PASSAGE:
begin

Section 8. “Member” or “Members” shall mean and refer to those persons entitled to membership in the Association as provided in the Declaration.
ARTICLE III
MEETING OF MEMBERS
Section 1. Annual Meetings. The first annual meeting of the Members shall be held within one year following the date of incorporation of the Association (which is November 21, 2008), and each annual meeting of the Members shall be held on the same day of the same month of each year thereafter, at the hour of 7:00 0’clock, p.m., or on such other annual date and time as may be fixed from time to time by the Board of Directors. If the day for the annual meeting of Members is a legal holiday or a Sunday, the meeting will be held at the same hour on the first day following which is not a legal holiday or a Sunday.
Section 2. Special Meetings. Special meetings of the Members may be called at any time by the President or by the Board of Directors, or upon written request of the Members who are entitled to vote at least twenty-five percent (25%) of all of the votes of the Class A membership (as defined in the Declaration).
Section 3. Notice of Meetings. Written notice of each meeting of the Members shall be given by, or at the direction of, the Secretary of the Association, or the person authorized to call the meeting, by mailing a copy of such notice, postage prepaid, not more than sixty (60) nor less than fifteen (15) days before such meeting, to each Member entitled to vote thereat, addressed to the Member’s address last appearing on the books of the Association, or supplied by such Member to the Association for the purpose of notice. Such notice shall specify the place, day and hour of the meeting, and, in the case of a special meeting, the purpose of the meeting.
Section 4. Quorum. The presence at the meeting of Members entitled to cast, and/or of proxies entitled to cast, at least one-tenth (1/10) of the votes of each class of membership (as defined in the Declaration) shall constitute a quorum for any action except as otherwise provided in the Articles of Incorporation of the Association (the “Articles of Incorporation”), the Declaration, or these By-Laws. If, however, such quorum shall not be present or represented at any meeting, the Members entitled to vote thereat shall have the power to adjourn the meeting from time to time, without notice other than announcement at the meeting, until a quorum as aforesaid shall be present or be represented.
Section 5. Proxies. At all meetings of Members, each Member may vote in person or by proxy. All proxies shall be in writing and filed with the Secretary of the Association. Every proxy shall be revocable and shall automatically cease upon conveyance by the Member of his Lot.

end

RAW RECORDS:
begin

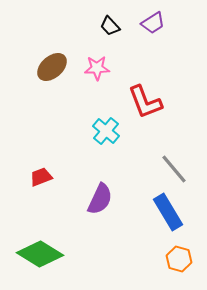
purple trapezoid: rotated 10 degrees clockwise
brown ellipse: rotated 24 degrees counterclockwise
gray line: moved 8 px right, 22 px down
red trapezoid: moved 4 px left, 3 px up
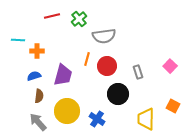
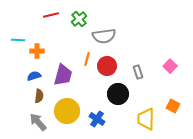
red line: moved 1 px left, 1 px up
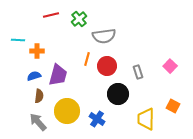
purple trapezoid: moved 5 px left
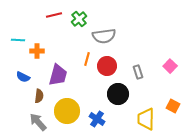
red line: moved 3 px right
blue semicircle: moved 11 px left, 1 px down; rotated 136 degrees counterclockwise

end

OBJECTIVE A:
According to the by-laws, what share of the votes of each class of membership must be present in person or by proxy to constitute a quorum?
OBJECTIVE B:
Continue the by-laws from the point where they stop.

EXERCISE RESPONSE A:
At least one-tenth (1/10) of the votes of each class of membership.

EXERCISE RESPONSE B:
Section 6. Voting. At all meetings of the Members, voting shall be as provided in Article ill of the Declaration. Except as provided in the Declaration, the Articles of Incorporation or in these By-Laws, all matters coming before any duly constituted meeting shall be decided by a majority of the votes cast.
ARTICLE IV
BOARD OF DIRECTORS; TERM OF OFFICE
Section 1. Number. The affairs of the Association shall be managed by a Board of three (3) directors, who need not be Members of the Association.
Section 2. Term of Office. At the first annual meeting, the Members shall elect one (1) director for a term of one (1) year, one (1) director for a term of two (2) years and one (1) director for a term of three (3) years; and at each annual meeting thereafter, the Members shall elect one (1) director for a term of three (3) years.
Section 3. Removal. Any director may be removed from the Board, with or without cause, by a majority vote of the Members of the Association. In the event of death, resignation or removal of a director, a successor shall be selected by the remaining members of the Board and shall serve for the unexpired term of the predecessor.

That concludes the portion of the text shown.